干渉し、成仏を促すか、無理矢理力を叩きつけるような形で昇天させるかの違いだが、今回は前者で行けそうだ。
「若者よ約束だ。また酒に付き合えよ。お嬢さん。悪かったな。もうじき日付が変わる。後は若い二人が夜中に二人きりだ。好きなだけハッスルするがいい」
「最後の最後に何言ってるんですか!」
「そうよ! こういうのはもう少しちゃんとシチュエーションを……って何言わすのよ!」
一斉に叫ぶ僕らを、カッカッカと笑いながら新堂さんは交互に見て、静かに目を閉じる。気を取り直して僕が手を近づけると、丁度テレビの時報が十二時を告げて……。
直後、新堂さんの纏う空気が変質した。
「…………っ!」
ぶるりと、小さな身体が震えたかと思えば、新堂さんは弾かれたかのように僕の手から逃れた。
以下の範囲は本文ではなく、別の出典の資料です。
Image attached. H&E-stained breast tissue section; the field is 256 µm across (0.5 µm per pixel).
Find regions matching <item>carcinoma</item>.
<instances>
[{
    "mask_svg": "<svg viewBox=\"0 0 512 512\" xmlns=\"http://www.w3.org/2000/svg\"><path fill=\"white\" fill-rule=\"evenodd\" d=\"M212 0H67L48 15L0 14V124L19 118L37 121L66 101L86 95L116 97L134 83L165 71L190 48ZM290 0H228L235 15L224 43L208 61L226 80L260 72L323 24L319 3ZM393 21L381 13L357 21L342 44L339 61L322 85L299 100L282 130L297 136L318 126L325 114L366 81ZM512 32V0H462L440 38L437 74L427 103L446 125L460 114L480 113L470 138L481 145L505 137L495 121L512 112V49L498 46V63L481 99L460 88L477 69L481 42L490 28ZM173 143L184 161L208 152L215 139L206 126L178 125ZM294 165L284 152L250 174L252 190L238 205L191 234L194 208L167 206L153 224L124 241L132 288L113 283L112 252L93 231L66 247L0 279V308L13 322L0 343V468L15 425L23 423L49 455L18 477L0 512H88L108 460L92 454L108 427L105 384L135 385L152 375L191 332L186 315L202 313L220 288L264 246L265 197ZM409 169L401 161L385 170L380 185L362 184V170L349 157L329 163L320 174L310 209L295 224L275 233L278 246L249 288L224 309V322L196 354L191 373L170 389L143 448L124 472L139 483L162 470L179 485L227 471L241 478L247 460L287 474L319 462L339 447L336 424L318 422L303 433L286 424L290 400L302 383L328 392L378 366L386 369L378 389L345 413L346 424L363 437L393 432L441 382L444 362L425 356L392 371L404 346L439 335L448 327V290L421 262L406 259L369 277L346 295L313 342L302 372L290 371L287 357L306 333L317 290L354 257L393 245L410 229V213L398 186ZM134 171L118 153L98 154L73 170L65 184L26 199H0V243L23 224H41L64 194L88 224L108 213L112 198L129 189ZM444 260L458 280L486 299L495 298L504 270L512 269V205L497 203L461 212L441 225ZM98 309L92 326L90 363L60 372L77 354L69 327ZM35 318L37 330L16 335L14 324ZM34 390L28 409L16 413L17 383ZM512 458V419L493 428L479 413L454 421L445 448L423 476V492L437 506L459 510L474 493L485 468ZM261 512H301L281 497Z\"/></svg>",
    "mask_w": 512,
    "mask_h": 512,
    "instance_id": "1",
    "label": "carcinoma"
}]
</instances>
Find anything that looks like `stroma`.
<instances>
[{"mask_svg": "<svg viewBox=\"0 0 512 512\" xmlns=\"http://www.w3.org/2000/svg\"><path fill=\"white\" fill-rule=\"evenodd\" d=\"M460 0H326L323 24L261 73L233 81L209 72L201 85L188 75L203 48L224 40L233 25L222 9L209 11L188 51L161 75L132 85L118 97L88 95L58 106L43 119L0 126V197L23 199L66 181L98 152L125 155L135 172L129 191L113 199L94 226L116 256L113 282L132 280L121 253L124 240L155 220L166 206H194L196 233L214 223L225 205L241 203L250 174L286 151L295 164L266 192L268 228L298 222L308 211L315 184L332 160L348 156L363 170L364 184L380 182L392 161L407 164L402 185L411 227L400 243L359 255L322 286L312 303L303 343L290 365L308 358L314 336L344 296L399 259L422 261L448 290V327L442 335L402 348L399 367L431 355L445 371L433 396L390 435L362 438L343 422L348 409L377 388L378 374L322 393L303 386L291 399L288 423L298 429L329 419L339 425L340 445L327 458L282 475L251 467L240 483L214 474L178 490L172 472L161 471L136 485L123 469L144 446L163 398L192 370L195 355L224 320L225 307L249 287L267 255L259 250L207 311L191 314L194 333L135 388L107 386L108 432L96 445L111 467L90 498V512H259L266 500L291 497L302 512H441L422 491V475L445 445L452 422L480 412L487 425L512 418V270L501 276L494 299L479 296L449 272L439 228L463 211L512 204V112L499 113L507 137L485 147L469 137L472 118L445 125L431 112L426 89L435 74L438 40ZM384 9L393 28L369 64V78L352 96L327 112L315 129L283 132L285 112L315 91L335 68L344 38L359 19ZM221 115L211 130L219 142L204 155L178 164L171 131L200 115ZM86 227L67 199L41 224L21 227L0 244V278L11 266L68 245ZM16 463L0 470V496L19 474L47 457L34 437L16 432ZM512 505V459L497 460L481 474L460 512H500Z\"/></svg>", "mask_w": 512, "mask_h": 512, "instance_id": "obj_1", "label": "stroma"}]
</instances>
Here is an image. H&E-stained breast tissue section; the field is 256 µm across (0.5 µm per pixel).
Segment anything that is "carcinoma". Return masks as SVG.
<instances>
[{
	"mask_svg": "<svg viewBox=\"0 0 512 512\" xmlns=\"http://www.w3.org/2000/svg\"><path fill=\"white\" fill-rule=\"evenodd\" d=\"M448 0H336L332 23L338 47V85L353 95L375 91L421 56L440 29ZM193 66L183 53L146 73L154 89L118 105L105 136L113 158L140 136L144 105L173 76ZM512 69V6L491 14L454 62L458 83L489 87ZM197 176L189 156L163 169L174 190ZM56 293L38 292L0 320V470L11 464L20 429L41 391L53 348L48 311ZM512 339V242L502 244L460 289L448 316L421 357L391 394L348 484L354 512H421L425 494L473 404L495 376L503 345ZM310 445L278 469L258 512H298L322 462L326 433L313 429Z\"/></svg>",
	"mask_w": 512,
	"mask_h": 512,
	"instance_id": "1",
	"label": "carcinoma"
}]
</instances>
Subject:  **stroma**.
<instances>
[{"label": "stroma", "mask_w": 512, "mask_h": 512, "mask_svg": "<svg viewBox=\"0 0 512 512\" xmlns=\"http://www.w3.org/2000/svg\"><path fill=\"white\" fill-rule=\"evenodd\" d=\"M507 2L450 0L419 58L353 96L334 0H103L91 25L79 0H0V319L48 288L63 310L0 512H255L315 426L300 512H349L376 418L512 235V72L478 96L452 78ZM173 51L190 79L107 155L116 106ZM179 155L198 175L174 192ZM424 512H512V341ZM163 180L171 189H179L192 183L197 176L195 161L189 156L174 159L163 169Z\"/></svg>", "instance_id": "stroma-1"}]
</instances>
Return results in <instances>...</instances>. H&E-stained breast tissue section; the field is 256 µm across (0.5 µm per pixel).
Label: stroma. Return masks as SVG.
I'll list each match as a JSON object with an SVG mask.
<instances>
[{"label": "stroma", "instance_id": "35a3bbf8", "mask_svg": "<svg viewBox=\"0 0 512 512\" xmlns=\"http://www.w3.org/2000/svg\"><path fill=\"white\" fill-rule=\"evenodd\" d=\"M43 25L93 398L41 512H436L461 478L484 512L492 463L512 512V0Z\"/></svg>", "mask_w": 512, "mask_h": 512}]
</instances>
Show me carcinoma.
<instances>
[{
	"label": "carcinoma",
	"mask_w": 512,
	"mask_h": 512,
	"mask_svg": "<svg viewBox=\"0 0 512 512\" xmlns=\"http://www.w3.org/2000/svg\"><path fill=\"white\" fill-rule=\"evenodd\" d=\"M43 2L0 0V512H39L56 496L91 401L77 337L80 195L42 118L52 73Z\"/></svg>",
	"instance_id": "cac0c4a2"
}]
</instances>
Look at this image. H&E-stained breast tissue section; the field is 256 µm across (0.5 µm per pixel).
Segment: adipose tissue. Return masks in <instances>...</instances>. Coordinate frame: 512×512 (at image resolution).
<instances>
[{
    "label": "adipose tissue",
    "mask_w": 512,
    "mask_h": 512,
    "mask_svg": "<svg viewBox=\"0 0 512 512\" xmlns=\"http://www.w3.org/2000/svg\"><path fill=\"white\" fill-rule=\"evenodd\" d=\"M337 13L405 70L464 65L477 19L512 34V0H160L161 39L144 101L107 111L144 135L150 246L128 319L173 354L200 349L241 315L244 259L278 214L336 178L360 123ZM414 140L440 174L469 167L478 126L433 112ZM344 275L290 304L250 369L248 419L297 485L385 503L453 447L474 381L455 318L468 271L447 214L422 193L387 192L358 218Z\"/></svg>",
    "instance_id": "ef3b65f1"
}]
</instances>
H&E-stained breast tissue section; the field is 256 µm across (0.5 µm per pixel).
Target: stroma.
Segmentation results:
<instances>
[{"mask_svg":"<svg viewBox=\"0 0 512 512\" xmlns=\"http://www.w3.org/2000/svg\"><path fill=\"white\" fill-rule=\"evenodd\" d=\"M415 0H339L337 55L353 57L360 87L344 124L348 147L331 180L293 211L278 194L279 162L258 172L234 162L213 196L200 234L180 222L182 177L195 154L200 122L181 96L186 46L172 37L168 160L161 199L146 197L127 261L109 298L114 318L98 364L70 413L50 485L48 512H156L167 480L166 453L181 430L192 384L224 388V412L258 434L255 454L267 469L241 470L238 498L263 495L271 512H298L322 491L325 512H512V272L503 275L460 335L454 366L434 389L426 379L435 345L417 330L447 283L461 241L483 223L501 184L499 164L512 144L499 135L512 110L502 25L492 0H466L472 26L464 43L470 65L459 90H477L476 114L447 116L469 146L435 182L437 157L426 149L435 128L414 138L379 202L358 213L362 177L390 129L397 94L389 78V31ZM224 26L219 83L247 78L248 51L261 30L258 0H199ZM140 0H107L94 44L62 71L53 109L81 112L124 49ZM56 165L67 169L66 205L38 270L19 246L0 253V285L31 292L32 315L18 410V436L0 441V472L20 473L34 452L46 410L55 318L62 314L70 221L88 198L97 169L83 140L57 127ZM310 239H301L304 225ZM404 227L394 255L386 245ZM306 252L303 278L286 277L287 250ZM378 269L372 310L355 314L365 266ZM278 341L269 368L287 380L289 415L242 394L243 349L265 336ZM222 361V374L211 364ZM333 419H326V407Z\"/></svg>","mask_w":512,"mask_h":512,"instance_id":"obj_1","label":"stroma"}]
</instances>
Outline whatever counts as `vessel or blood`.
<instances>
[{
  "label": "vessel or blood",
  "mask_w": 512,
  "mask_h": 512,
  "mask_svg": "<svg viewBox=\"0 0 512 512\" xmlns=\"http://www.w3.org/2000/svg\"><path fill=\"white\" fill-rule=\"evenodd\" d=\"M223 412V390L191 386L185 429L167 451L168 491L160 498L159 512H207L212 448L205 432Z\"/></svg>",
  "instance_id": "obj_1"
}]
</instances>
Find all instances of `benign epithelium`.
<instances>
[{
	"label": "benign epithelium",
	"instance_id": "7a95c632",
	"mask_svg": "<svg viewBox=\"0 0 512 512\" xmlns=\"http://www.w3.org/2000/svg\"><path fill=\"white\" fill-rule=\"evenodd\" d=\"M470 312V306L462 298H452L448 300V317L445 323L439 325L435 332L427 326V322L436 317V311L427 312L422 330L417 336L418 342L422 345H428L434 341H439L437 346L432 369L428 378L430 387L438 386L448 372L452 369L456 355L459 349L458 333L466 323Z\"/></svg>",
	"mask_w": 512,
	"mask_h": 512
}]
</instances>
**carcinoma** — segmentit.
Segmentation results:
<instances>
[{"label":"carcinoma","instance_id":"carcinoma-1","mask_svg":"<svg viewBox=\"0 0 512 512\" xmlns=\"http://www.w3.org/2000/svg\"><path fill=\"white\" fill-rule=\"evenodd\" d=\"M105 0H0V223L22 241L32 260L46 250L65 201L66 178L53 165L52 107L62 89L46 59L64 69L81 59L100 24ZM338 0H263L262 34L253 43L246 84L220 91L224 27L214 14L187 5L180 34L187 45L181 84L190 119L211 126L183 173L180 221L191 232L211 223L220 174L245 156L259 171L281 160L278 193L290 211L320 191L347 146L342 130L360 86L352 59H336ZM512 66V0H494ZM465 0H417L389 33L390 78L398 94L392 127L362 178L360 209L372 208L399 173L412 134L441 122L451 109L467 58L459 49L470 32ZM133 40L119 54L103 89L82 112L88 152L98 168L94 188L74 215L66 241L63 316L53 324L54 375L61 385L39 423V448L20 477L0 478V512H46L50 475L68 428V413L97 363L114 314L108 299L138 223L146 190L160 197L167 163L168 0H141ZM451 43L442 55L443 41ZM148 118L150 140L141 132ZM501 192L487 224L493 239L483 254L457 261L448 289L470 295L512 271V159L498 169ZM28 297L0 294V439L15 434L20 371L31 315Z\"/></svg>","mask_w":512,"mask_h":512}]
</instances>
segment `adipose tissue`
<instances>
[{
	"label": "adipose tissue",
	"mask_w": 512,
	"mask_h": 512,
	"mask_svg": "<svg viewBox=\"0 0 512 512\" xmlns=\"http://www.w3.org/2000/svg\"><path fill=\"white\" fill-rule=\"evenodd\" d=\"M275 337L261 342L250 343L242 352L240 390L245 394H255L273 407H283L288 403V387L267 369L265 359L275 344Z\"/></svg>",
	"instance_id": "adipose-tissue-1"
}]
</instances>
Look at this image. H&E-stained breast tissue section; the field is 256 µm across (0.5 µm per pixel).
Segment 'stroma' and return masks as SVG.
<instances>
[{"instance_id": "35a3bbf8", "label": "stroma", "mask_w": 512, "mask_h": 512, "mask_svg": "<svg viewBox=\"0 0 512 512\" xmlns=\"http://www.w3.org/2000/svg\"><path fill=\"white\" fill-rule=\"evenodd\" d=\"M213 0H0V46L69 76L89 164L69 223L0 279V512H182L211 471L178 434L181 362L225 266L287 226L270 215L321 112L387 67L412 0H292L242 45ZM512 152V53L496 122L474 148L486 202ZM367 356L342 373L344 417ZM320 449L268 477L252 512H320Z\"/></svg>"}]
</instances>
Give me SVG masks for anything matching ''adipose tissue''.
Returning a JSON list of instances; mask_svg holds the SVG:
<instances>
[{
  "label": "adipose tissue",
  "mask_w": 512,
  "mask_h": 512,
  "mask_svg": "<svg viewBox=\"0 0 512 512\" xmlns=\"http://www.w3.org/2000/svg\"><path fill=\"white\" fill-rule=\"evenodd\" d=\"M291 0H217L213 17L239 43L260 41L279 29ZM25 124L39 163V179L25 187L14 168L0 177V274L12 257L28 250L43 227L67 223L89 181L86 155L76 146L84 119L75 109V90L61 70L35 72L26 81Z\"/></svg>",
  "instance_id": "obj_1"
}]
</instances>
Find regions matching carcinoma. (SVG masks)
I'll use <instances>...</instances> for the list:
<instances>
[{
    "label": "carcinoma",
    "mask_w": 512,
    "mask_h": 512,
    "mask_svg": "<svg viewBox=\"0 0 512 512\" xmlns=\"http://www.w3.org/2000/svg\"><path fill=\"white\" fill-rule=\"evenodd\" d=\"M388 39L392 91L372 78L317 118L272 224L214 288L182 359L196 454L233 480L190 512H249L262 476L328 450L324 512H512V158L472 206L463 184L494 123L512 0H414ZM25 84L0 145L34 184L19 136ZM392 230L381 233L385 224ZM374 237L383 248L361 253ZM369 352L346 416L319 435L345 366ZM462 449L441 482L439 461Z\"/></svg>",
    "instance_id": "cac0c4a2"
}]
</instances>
二、三歩程後方へ飛び退いた新堂さんは、そのまま身を屈め、フーッ、フーッ……。と、荒い呼吸を繰り返しながら、警戒した目で、僕とメリーを睨み付けた。
「……新堂さん?」
僕の呼びかけに、新堂さんは唸り声で返した。そこにはひょうきんなおっさんの表情はなく。人の理性を溶かした表情と、ギラギラした眼光がある。紛れもなく縄張りの侵入者へと向ける、獣のそれだった。
「……メリー、下がっ……」
「らないわよ。貴方が私を守る。私が貴方を守る。いいわね」
強引に手を取り、メリーは僕の指に己の指を絡ませる。
不思議でかつ現金な事に、それだけで、妙に力が沸くようだった。
そのまま、怪奇と対峙する準備が整った僕らは、無言のまま、獣と化した新堂さんを見る。
何が起きたのだろう。
悪霊になった? いや、それは恐らくない。唐突すぎるし、新堂さんは本心から成仏を望んでいた。
嘘をついていたようにも思えない。となると……。
「記憶が戻った? いや、もしかしたら、これが本来の姿? ……でも……」
「待って。様子が……あっ」
隣でメリーが小さく息を飲む。新堂さんの身体に……いや、顔に変化が訪れていた。
顔や目元が腫れ上がる。青あざが一気に広がり、鼻は潰れていた。さながらめちゃくちゃに殴り付けられた後のような顔に、思わず僕らが戦慄していると、不意にポタポタと、液体が滴り落ちる湿った音がし始めた。
新堂さんの口から……血が出ている。ただしそれは、口の中が出血したというわけではなさそうだ。
犬歯がチラチラ覗くそこは、返り血でべっとりと汚れている。それはまさに捕食者の貌。まるで生き物の喉笛に食らいつき、肉を噛みちぎった直後を思わせた。
『……殺して、ヤル。引き裂いて、八つ裂きにして……命を奪ってやる。……返せ……返してくれ。……返せぇ……!』
悲哀にまみれた声が響く。ぼこぼこになった新堂さんの頬には一筋の涙が伝っていた。